If making a copy of a movie is illegal, why does my VCR and DVR exist? Well, apparently the reason for the VCR is because it has legitimate uses, just as bit torrent does (though they only see the negative). Still, what about my DVR? It only allows me to record content from my cable provider, and allows me to keep it until the end of time. This means I can record something and never have to buy a copy of it in a store. Since it’s digital, it will be around for a gazillion years, unlike a DVD which is much more susceptible to wear and tear.

dvr-recordingMy DVR can perform the same function as my computer. It stores a digital copy of a video. Now, that doesn’t mean that my computer should be illegal because it obviously has countless other uses other than this. The DVR only has one use, and that is to digitally store movies and TV shows which are broadcast across my cable line. I can save it and view the recording as many times as I want, whenever I want. This is much closer to downloading a digital copy of a movie than taking a physical copy from a store, because once again nothing is actually gone. A copy is being made, and that’s all. To add to the ridiculousness, my DVR can record anything I want, including movies and TV shows I’ve never seen (which is the primary reason for any consumer to have one). So somehow my DVR can legally do what my computer can not legally do.

Backup Copies

This is where things get incredibly stupid. You are allowed to make backup copies of the movies you buy. However, you are not allowed to download a copy to use for the same purpose. This is literally the same thing. I’m making a digital copy of a film I already own, yet somehow it’s not legal for me to download a copy. I have to do the work myself.
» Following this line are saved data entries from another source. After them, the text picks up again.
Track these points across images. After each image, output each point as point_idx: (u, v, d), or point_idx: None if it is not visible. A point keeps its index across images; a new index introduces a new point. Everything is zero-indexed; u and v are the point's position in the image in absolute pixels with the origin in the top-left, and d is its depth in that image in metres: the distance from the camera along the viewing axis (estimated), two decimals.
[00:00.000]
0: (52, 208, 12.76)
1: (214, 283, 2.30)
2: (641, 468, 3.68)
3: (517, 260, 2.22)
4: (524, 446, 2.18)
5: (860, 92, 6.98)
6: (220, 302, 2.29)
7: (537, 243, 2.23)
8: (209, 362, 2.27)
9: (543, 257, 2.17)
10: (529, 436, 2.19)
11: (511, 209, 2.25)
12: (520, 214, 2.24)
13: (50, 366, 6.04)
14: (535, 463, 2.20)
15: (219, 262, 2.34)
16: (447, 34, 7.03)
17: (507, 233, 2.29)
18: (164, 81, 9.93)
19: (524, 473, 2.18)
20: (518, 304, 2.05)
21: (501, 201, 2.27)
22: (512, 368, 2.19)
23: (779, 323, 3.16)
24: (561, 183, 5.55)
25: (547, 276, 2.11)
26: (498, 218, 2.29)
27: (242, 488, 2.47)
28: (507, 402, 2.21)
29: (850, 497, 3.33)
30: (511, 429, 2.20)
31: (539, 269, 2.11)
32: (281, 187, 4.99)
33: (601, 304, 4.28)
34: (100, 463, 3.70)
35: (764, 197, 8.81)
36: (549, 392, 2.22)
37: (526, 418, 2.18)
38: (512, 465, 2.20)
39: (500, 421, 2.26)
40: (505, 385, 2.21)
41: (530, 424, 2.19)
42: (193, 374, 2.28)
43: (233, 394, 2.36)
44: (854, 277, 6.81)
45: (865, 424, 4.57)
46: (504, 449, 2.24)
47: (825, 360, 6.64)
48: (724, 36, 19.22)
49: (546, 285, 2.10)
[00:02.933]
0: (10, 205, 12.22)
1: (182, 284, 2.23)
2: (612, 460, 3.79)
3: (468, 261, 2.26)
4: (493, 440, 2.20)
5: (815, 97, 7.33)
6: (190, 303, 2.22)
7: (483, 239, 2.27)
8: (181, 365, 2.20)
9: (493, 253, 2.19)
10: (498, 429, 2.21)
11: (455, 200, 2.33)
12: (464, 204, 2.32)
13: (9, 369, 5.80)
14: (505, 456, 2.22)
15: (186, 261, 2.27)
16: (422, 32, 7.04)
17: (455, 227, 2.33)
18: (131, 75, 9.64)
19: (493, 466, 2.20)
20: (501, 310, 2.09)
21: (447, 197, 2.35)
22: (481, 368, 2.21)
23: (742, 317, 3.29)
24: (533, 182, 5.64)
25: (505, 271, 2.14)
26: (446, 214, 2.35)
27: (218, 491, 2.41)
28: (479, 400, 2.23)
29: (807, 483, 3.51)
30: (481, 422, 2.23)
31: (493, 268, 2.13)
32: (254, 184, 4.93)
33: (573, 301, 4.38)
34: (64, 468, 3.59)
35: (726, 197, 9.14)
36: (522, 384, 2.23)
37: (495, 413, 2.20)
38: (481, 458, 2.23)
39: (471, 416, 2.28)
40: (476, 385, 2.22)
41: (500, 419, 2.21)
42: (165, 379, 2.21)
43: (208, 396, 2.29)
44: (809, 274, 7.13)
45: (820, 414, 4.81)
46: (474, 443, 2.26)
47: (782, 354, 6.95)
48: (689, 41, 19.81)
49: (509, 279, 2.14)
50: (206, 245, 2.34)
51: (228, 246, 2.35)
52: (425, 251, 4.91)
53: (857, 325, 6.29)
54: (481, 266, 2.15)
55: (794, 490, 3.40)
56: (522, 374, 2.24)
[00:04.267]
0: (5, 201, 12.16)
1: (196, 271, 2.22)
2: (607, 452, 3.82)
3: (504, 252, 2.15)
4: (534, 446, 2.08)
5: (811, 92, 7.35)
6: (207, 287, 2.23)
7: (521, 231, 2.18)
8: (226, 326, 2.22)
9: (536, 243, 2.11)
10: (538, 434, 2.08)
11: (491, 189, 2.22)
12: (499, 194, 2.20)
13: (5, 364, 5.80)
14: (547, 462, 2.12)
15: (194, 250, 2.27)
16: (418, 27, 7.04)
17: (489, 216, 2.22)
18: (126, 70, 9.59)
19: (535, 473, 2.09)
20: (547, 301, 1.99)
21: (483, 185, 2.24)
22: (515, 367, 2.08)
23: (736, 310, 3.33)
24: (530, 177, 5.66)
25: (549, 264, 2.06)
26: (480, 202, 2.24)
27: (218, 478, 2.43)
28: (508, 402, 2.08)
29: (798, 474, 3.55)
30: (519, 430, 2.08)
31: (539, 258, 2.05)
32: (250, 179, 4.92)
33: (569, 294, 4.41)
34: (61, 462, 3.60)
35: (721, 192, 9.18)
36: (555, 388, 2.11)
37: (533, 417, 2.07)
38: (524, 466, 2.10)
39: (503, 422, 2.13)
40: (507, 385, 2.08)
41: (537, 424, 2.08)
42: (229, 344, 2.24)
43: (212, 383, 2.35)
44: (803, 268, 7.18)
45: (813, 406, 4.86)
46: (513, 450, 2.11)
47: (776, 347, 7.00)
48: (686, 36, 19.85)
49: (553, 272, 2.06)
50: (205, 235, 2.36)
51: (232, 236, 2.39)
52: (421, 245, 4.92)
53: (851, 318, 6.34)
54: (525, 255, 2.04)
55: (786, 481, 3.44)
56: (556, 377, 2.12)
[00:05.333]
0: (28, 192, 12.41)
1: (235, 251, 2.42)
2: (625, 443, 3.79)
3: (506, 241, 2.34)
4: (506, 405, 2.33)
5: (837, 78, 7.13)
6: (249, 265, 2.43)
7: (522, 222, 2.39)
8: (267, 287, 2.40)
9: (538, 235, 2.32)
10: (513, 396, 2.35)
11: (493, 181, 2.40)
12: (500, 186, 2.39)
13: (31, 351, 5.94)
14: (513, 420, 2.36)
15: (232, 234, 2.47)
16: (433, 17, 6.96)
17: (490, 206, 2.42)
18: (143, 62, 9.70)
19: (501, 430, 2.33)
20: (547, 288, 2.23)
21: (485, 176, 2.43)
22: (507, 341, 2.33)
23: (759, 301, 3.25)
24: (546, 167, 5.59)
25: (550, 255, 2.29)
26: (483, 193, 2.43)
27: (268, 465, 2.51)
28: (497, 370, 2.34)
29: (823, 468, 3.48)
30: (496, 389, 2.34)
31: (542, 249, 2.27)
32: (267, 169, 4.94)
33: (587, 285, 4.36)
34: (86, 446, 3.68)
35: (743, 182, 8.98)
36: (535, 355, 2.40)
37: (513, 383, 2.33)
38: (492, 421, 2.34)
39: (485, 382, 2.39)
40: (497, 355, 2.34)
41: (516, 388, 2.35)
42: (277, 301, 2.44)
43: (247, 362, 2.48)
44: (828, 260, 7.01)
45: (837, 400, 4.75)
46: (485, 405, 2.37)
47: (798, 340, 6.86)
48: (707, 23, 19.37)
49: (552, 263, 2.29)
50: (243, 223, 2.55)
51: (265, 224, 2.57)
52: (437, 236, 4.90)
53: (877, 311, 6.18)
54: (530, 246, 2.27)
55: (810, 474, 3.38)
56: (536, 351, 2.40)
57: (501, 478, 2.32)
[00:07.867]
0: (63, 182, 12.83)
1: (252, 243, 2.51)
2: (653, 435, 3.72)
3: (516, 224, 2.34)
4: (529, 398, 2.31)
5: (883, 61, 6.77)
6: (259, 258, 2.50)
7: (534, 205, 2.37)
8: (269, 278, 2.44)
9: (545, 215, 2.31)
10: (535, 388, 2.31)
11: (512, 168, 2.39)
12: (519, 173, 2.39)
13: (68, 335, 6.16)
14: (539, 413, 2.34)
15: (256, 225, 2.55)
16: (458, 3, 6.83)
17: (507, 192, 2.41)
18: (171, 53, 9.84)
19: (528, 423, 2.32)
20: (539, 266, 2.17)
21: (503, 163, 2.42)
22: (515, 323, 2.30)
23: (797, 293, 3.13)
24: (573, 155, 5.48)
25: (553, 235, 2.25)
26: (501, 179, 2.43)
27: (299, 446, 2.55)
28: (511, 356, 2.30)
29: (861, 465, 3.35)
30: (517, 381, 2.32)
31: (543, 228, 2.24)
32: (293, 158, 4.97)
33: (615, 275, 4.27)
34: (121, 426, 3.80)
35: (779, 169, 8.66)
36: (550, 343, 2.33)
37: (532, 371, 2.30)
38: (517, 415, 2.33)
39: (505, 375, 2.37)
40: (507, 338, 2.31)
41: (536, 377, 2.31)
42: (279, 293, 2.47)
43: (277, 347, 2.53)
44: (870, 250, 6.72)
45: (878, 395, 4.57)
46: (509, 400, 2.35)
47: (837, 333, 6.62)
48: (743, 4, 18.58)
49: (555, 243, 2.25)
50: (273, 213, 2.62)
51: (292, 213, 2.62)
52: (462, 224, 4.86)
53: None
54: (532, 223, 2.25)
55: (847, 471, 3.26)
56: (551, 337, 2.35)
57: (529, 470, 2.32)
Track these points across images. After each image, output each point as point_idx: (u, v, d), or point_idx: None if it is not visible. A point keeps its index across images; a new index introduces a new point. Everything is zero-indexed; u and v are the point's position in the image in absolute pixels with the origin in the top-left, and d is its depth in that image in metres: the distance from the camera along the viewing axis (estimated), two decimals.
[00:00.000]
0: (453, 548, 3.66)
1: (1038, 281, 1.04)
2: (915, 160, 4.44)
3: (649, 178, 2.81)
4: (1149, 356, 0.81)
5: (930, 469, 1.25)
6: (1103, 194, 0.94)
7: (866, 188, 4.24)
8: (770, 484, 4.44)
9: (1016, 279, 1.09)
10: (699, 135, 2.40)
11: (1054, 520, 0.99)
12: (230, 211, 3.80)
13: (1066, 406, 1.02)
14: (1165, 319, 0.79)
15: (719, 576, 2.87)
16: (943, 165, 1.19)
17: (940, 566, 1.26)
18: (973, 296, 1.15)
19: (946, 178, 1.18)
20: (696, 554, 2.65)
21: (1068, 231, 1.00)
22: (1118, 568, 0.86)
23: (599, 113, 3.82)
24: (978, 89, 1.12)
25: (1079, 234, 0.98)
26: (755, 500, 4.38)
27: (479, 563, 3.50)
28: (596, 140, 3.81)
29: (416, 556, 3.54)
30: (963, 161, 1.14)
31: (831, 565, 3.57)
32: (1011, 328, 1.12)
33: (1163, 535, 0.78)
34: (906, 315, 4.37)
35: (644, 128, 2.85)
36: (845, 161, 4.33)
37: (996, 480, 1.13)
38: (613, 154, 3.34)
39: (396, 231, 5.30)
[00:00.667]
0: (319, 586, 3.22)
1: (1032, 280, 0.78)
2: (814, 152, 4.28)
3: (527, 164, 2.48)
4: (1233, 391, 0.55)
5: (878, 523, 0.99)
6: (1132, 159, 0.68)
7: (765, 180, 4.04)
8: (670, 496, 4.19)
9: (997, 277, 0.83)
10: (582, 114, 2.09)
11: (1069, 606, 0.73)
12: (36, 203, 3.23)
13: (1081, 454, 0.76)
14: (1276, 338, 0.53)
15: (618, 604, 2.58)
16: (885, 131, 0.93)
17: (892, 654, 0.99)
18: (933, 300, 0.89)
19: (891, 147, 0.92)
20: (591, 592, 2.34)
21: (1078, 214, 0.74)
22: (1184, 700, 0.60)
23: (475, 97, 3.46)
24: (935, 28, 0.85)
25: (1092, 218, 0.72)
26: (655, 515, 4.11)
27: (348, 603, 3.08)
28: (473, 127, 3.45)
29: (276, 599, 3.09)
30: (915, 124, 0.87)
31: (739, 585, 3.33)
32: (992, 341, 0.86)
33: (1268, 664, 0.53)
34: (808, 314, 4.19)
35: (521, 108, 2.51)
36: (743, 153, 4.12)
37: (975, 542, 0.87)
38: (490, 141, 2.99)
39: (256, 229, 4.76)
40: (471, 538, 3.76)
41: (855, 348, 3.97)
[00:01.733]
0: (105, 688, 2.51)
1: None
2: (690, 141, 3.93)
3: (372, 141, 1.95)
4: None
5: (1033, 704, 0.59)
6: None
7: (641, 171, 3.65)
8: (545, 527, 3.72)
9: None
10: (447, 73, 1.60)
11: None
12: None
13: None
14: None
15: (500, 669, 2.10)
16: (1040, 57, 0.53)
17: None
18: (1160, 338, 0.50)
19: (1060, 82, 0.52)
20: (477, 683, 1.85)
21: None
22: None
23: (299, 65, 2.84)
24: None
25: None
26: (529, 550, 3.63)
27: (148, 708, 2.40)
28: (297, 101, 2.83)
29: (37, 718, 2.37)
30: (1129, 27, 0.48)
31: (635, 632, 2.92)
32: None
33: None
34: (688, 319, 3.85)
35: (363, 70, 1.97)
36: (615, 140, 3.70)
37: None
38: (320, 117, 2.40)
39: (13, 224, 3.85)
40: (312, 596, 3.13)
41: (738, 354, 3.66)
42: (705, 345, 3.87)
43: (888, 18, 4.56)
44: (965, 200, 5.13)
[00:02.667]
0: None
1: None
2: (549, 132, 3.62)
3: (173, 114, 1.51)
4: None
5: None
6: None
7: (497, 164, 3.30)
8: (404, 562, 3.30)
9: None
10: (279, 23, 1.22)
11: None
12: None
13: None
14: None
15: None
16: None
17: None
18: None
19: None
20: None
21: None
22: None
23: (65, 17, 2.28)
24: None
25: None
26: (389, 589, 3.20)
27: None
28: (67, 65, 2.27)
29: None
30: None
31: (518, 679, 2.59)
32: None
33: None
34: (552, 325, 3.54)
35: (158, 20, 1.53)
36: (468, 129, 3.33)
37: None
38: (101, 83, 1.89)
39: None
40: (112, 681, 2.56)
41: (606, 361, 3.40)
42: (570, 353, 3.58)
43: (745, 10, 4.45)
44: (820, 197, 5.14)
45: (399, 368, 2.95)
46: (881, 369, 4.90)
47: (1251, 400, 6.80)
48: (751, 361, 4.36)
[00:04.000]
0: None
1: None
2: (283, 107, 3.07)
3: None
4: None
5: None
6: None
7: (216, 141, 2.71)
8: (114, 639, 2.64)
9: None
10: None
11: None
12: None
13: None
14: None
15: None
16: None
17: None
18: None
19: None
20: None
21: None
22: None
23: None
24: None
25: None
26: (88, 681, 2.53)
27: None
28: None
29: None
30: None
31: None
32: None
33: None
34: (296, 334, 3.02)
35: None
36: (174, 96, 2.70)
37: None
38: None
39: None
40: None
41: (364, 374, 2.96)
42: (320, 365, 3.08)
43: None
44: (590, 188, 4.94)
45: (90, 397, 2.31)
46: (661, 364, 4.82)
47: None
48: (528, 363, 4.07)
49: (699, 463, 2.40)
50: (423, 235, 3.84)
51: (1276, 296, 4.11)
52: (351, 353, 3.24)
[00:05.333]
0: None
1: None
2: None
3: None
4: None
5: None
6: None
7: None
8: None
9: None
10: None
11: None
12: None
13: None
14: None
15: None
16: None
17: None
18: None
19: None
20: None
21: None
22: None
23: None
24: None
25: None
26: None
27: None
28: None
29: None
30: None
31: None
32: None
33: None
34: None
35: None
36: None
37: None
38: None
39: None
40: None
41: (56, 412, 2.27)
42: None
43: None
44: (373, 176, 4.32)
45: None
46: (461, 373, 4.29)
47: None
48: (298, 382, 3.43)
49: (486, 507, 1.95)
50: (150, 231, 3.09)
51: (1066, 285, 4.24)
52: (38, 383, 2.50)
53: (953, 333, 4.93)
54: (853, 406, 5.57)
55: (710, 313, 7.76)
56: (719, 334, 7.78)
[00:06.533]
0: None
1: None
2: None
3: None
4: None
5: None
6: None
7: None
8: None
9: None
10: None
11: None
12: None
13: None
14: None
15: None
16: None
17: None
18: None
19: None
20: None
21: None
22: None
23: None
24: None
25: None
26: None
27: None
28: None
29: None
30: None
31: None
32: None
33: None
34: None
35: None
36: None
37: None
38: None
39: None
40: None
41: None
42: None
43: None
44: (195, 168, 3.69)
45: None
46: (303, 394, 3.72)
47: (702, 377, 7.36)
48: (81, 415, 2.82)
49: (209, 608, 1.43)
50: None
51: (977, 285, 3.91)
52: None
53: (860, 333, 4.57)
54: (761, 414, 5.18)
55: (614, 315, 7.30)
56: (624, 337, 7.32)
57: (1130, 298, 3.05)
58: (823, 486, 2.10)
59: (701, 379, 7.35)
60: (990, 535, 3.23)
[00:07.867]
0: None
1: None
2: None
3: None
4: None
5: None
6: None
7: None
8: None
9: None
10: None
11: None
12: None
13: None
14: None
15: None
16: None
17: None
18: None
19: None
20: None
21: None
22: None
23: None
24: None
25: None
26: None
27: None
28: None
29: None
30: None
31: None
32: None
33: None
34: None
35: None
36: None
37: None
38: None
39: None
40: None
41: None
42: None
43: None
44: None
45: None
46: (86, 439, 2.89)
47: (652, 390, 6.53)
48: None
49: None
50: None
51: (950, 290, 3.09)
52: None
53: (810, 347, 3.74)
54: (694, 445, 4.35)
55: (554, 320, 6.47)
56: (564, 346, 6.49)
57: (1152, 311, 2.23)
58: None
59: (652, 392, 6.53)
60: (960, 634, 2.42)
Some lawyers have said that it’s a different version. It isn’t a different version if I’m downloading the same movie you dumbass. Unless the copy I’m pulling down is an extended, unrated, or directors cut (or something else where it isn’t the same frame for frame), than it is the same version. The medium it’s on is different. So they could argue that it’s not the same medium, which still doesn’t matter since I have my magical license to view.

On, one lawyer mentioned that just because you bought a DVD, it doesn’t give you a lifetime right to have a copy of a movie from any source. Clearly, he doesn’t know about the backup copies, otherwise he would know that I do have a lifetime right to it via my backup copies, which is another source. But then again, he also goes on to tell the original poster that their conduct was inexcusable and they should have known better. Why should they have known better? If they did, they wouldn’t have asked the question on the website you stupid ass.

He did bring up something else though, which is the infringement fees. Those are simply ridiculous. Somehow, a movie becomes worth several hundred times the cost to make it when you “illegally” obtain it. If that’s the case, the MPAA would do better to release one copy of a movie and then wait for it to be duplicated. They’d make more money that way. But that’s for another topic.

Another fun stretch they like to attach is that you don’t own the copyright. Well who the hell ever thought they did? I’ve never heard of anyone buying a DVD and thinking they own the copyright to the movie. That’s just dumb, but is another way that they like to jump around to other non-related topics in hopes to confuse and derail you from the original focus.

I believe that most consumers would believe they have the right to download a movie they already own. Why? Because no one expects otherwise. They paid for the movie, so why shouldn’t they? If they bought license to view the movie (which really is the stupidest thing I’ve ever heard in this argument), than they still have the right to download a copy of the movie they already own. But if you ask anyone on the street if they’ve ever heard of a license to view a movie, they’d have no idea what the hell you’re talking about.

I take care of the movies I own, so I don’t need to download copies of them. However, the fact that they take up a lot more room than they would if they were digitized and put on a couple hard drives is an obvious factor. The idea that I’m not allowed to download a copy of a movie I already own is completely stupid. This is something I think the majority (and I mean a massive chunk) of consumers would agree with.